*** Data supplied Section Begins ***

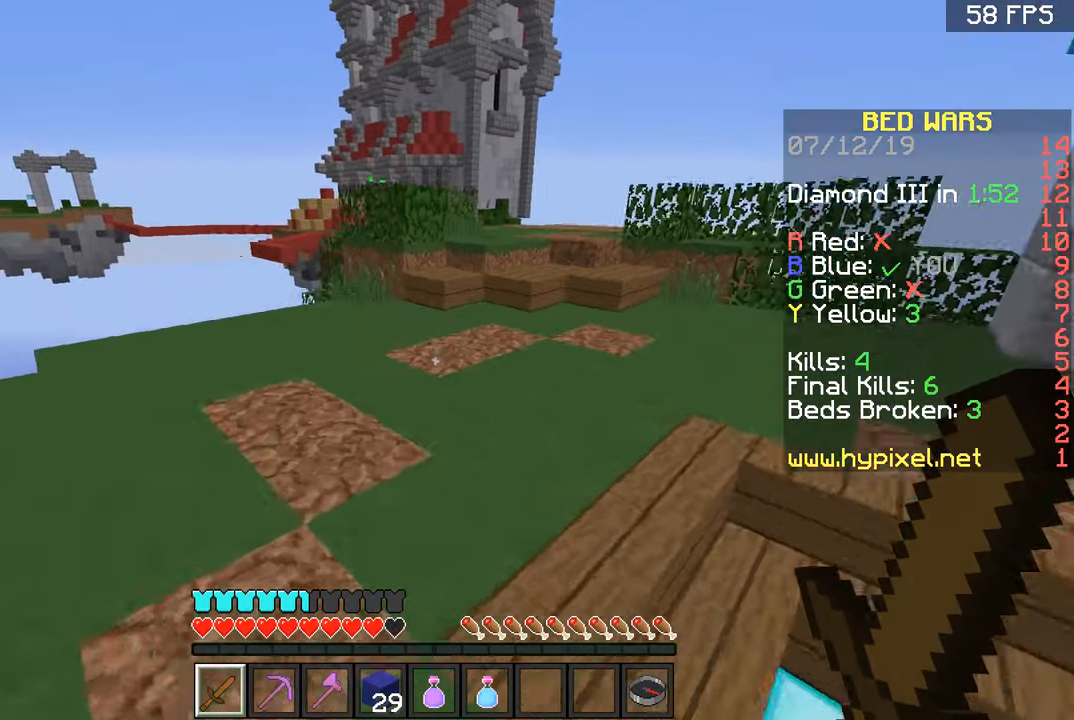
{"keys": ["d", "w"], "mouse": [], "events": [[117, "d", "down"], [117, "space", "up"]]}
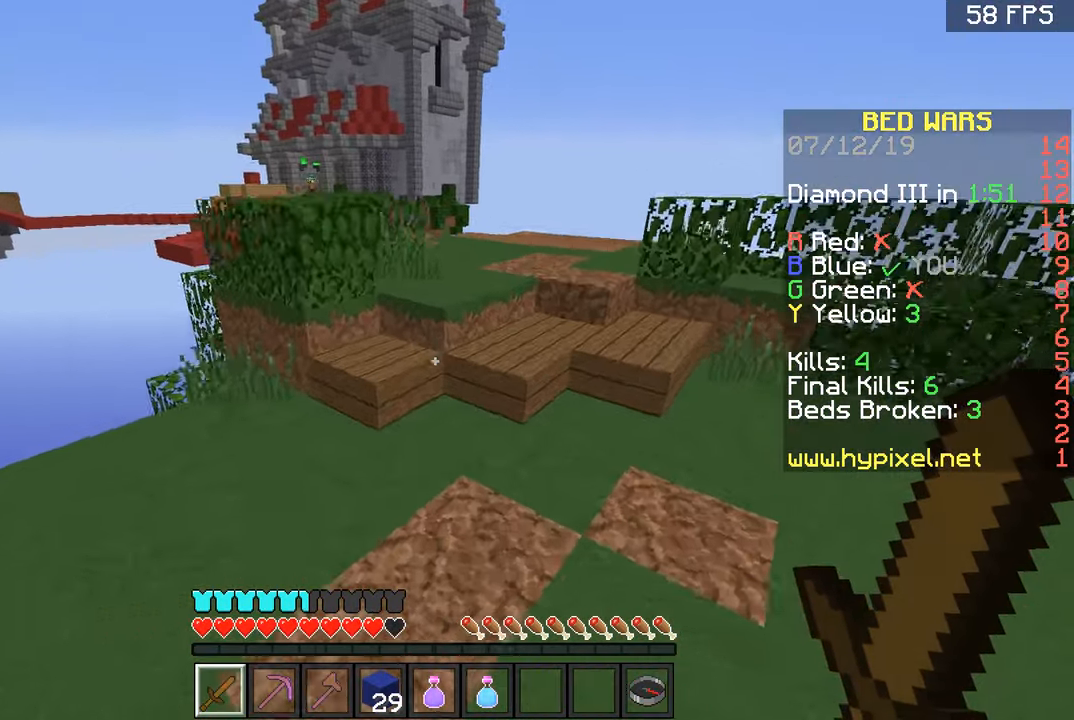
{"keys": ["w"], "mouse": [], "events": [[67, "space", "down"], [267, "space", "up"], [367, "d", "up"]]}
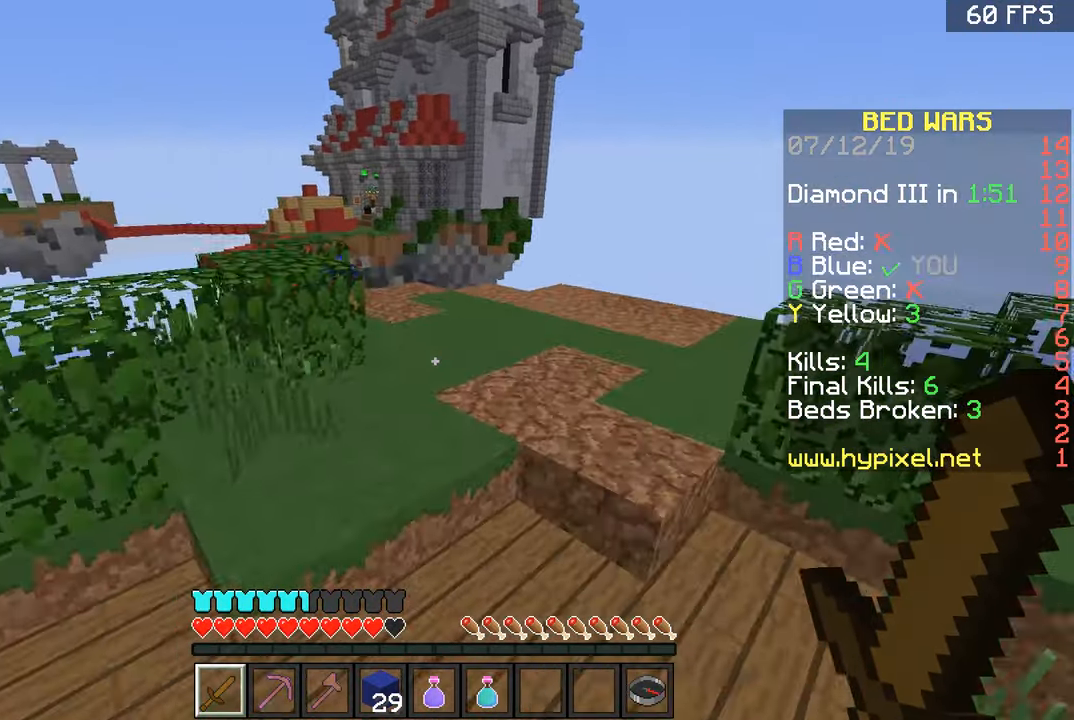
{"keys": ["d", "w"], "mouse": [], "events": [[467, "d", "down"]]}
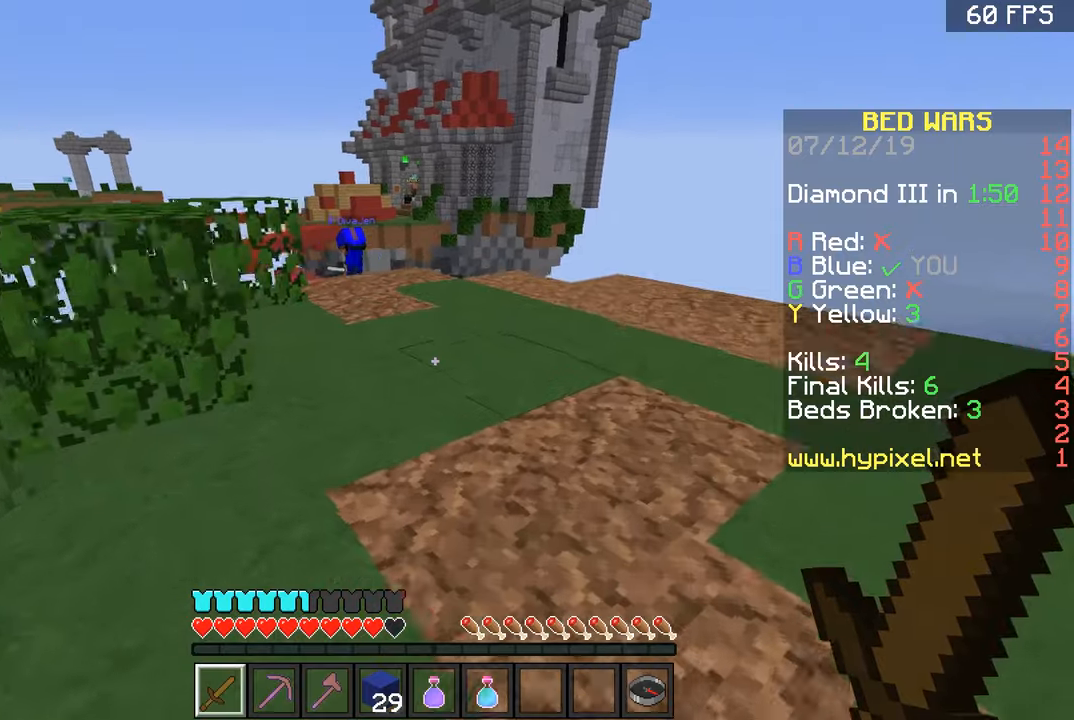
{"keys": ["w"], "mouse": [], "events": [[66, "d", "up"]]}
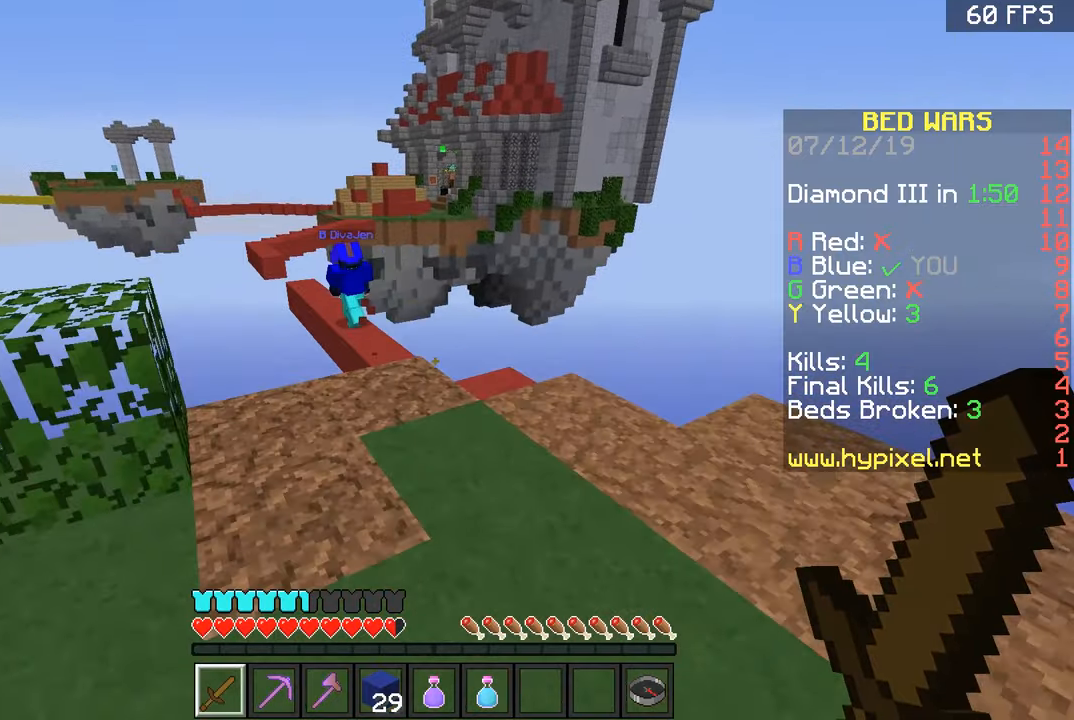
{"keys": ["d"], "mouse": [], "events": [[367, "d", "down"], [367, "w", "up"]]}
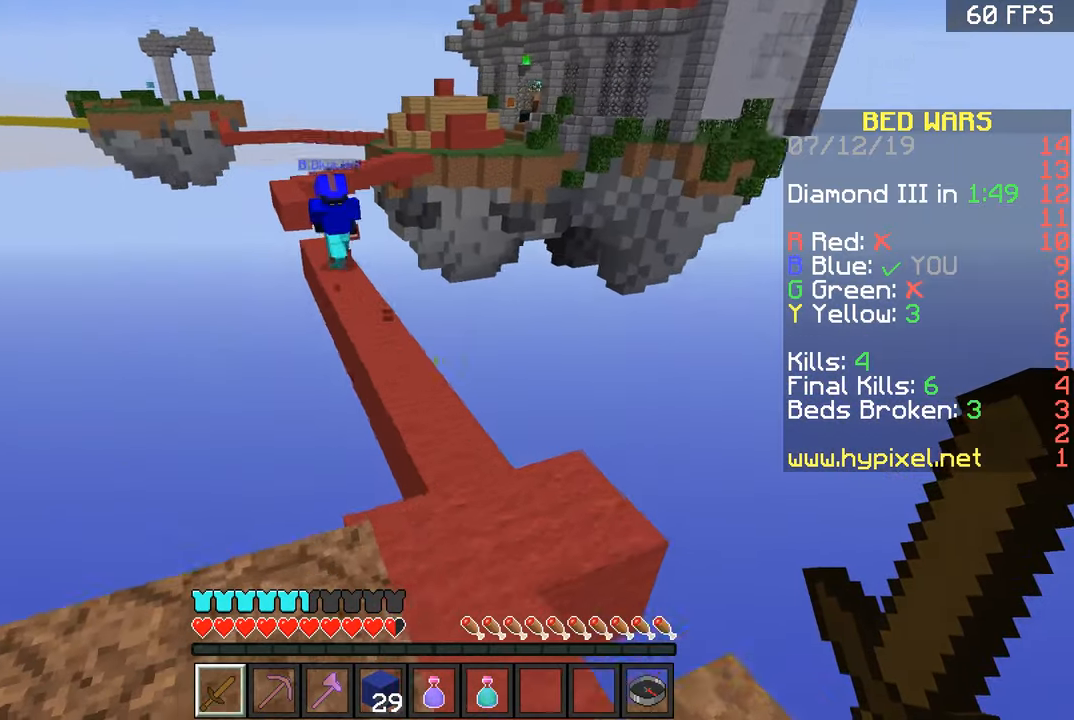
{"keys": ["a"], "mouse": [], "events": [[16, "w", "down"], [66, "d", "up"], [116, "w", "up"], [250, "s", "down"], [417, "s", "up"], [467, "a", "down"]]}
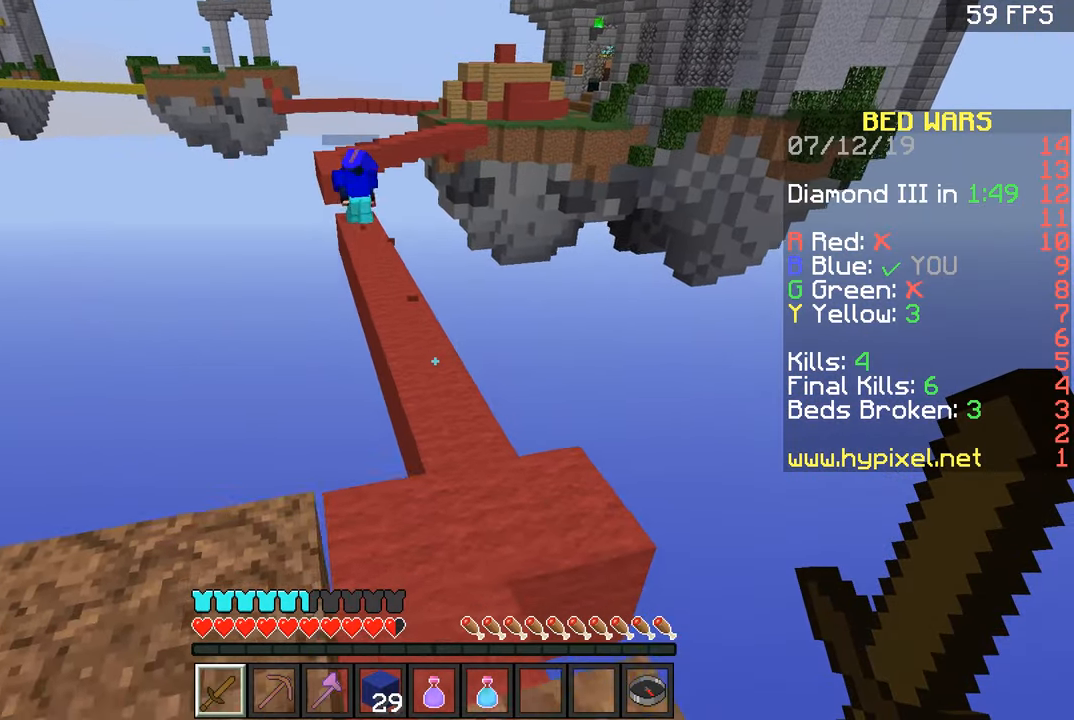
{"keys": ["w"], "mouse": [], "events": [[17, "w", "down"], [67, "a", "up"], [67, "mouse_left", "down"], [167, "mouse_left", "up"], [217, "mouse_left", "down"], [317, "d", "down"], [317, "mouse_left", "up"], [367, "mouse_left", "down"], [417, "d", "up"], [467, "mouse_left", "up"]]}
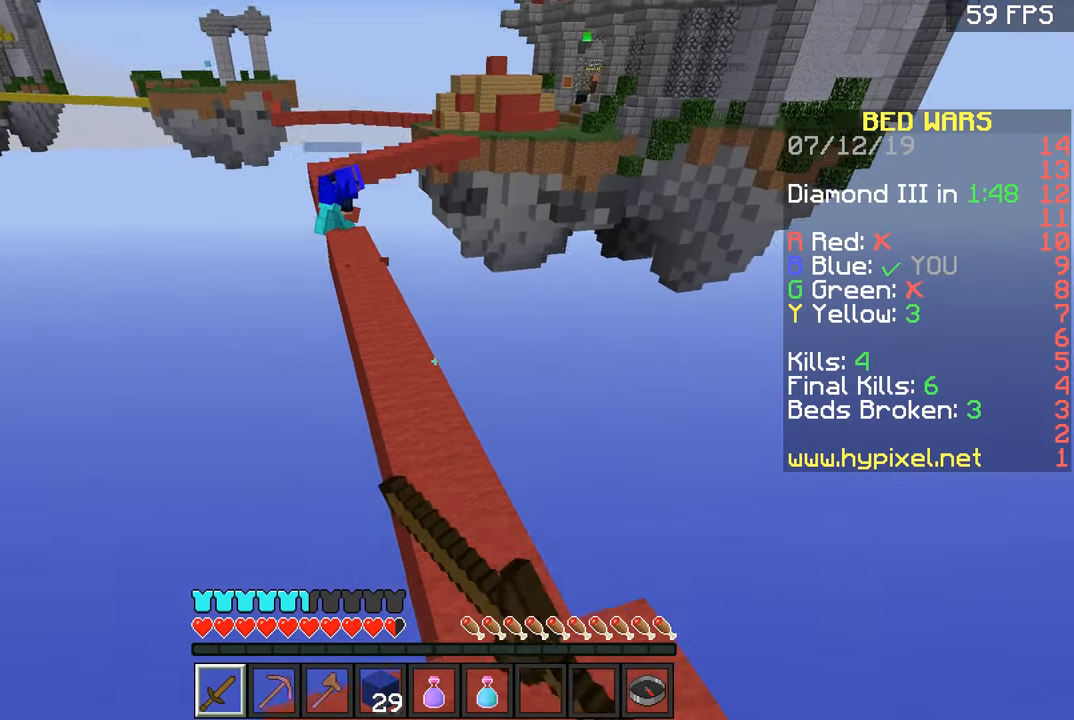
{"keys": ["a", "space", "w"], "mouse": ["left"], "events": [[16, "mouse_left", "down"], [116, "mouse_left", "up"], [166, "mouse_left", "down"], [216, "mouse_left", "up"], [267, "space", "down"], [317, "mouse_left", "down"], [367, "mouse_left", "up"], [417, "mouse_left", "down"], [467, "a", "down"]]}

*** Data supplied Section Ends ***

The task » A word-for-word restatement of all the lines above is needed, with the pictures omitted.

Answer »
{"keys": ["d", "w"], "mouse": [], "events": [[117, "d", "down"], [117, "space", "up"]]}
{"keys": ["w"], "mouse": [], "events": [[67, "space", "down"], [267, "space", "up"], [367, "d", "up"]]}
{"keys": ["d", "w"], "mouse": [], "events": [[467, "d", "down"]]}
{"keys": ["w"], "mouse": [], "events": [[66, "d", "up"]]}
{"keys": ["d"], "mouse": [], "events": [[367, "d", "down"], [367, "w", "up"]]}
{"keys": ["a"], "mouse": [], "events": [[16, "w", "down"], [66, "d", "up"], [116, "w", "up"], [250, "s", "down"], [417, "s", "up"], [467, "a", "down"]]}
{"keys": ["w"], "mouse": [], "events": [[17, "w", "down"], [67, "a", "up"], [67, "mouse_left", "down"], [167, "mouse_left", "up"], [217, "mouse_left", "down"], [317, "d", "down"], [317, "mouse_left", "up"], [367, "mouse_left", "down"], [417, "d", "up"], [467, "mouse_left", "up"]]}
{"keys": ["a", "space", "w"], "mouse": ["left"], "events": [[16, "mouse_left", "down"], [116, "mouse_left", "up"], [166, "mouse_left", "down"], [216, "mouse_left", "up"], [267, "space", "down"], [317, "mouse_left", "down"], [367, "mouse_left", "up"], [417, "mouse_left", "down"], [467, "a", "down"]]}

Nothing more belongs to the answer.